The Boston Post won a Pulitzer for exposing his scheme, thanks to a tip that City Editor Eddie Dunn got from one of Ponzi‘s disgruntled press agents. The newspaper reported that Ponzi was actually a Canadian ex-convict, whose previous crime had been dealing a forged check. Turns out he had learned how to defraud customers from a Montreal banker who had been tricking clients in a similar way.
Ponzi’s scheme forced several Boston trust companies to close — the biggest of which was Hanover Trust Co. Four years later, he was convicted on a state charge and sentenced for seven to nine years.
Though Ponzi gave his name to the idea, he didn’t invent this type of fraud, and we may never know who did. (For example, Brooklynite William Miller had became infamous in 1899 for promising a 520% rate of return to investors who shelled out $1 million.) But between the aforementioned publicity stunts, and the fact that he was charismatic and super quotable — “As I say, I landed in this country with $2.50 in cash and $1,000,000 in hopes” — he got the most media attention, so he’s the most well-documented example of this type of fraud. When he did get $1 million in his pocket, he brought his mother over from Italy to show her how well he had done, Zuckoff says.

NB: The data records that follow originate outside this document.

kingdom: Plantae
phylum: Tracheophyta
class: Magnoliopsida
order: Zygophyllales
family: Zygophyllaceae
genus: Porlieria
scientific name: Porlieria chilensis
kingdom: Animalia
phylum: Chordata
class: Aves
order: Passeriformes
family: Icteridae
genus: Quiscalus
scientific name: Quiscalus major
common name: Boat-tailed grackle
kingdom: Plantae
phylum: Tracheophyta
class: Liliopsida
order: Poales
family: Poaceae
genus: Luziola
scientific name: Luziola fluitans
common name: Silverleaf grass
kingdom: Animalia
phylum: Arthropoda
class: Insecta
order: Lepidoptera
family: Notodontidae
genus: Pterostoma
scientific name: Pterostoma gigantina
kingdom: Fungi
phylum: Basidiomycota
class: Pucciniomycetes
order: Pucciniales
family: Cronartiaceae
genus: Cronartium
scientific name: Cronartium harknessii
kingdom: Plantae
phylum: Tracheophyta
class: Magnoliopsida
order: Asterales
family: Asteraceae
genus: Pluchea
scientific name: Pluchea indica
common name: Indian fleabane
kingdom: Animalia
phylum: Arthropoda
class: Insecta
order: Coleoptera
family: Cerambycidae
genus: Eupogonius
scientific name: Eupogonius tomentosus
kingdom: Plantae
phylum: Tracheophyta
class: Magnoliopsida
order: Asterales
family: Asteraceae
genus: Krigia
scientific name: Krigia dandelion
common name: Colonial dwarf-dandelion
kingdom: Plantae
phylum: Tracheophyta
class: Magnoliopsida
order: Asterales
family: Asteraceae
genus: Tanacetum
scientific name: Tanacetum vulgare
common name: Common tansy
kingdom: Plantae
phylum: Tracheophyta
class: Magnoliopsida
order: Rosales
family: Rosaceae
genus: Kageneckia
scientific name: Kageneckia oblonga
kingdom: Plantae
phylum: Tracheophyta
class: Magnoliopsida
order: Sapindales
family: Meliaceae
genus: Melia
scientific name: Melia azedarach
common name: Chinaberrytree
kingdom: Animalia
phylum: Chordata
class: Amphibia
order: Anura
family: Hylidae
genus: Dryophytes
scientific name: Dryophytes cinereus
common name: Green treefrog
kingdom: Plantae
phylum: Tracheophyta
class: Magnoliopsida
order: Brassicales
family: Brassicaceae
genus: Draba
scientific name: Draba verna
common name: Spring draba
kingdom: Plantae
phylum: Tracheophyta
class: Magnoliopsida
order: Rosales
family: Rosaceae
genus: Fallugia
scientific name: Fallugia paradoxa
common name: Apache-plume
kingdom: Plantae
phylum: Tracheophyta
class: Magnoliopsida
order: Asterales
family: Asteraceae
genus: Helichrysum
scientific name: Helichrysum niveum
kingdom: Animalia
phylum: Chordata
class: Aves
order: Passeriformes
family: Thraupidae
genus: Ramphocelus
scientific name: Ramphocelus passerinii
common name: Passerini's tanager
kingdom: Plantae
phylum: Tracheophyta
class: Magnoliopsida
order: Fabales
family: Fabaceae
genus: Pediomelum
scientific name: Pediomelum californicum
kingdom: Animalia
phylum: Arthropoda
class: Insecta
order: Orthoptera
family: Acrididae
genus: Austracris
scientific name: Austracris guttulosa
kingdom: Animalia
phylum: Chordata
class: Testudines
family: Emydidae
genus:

And the timing of Ponzi’s scheme, as the economy was in an upward swing in the aftermath of World War I, made people especially vulnerable to fraudsters. “Those were confused, money-mad days. Everybody wanted to make a killing…My business was simple. It was the old game of robbing Peter to pay Paul,” Ponzi admitted to an Associated Press reporter on his deathbed.
“These types of speculative schemes increase when the economy is doing well, and people see other people, their neighbors, getting rich, so they think, ‘Well, why not me?'” says Gerard Caprio, professor of economics at Williams College. (For example, some of the worst Ponzi schemes in history were pulled off in Romania and Albania after the fall of communism, when people in eastern bloc countries “were coming out of desperate poverty, so they were more susceptible to such claims.”) Plus, in Ponzi’s time the Securities and Exchange Commission (SEC) hadn’t been created yet, so there weren’t very many protections against these kinds of schemes.
After the final payment was made to Ponzi’s creditors in December 1930, the first issue of TIME in the new year described him as the “duper extraordinary, personification of quick riches,” whose “wrecked web” earned him a place in “glittering in the archives of financial fraud.” The article recapped his crimes, a description of his appearance from the police description — “Age: 44. Height: Five feet two inches. Hair: Dark chestnut mixed with grey. Eyes: Brown. Occupation: Thief” — and reported that he “slept in lavender pajamas” when he lived at his spacious home in Lexington, Mass. It also claimed that he was “popular” for “his ability to write amusing verses about other prisoners and the jailers.”
Well, he saw that article, and wrote “amusing verses” back in a letter to the editor that was published in a following issue of the magazine, addressed from “Massachusetts State Prison Charlestown, Mass.” The juiciest bits:
Ponzi was released from prison on parole in February 1934, and deported to Italy in October of that year. “I am not bitter,” he told reporters before boarding the S.S. Vulcana carrying a briefcase of newspaper clippings. “I went looking for trouble, and I got it, more than I expected.”
A few years later, he took a job in Brazil, and died in Rio de Janeiro in Jan. 1949. “He left an estate of $75, which was barely enough to bury him,” LIFE magazine reported in a full-page obituary for him.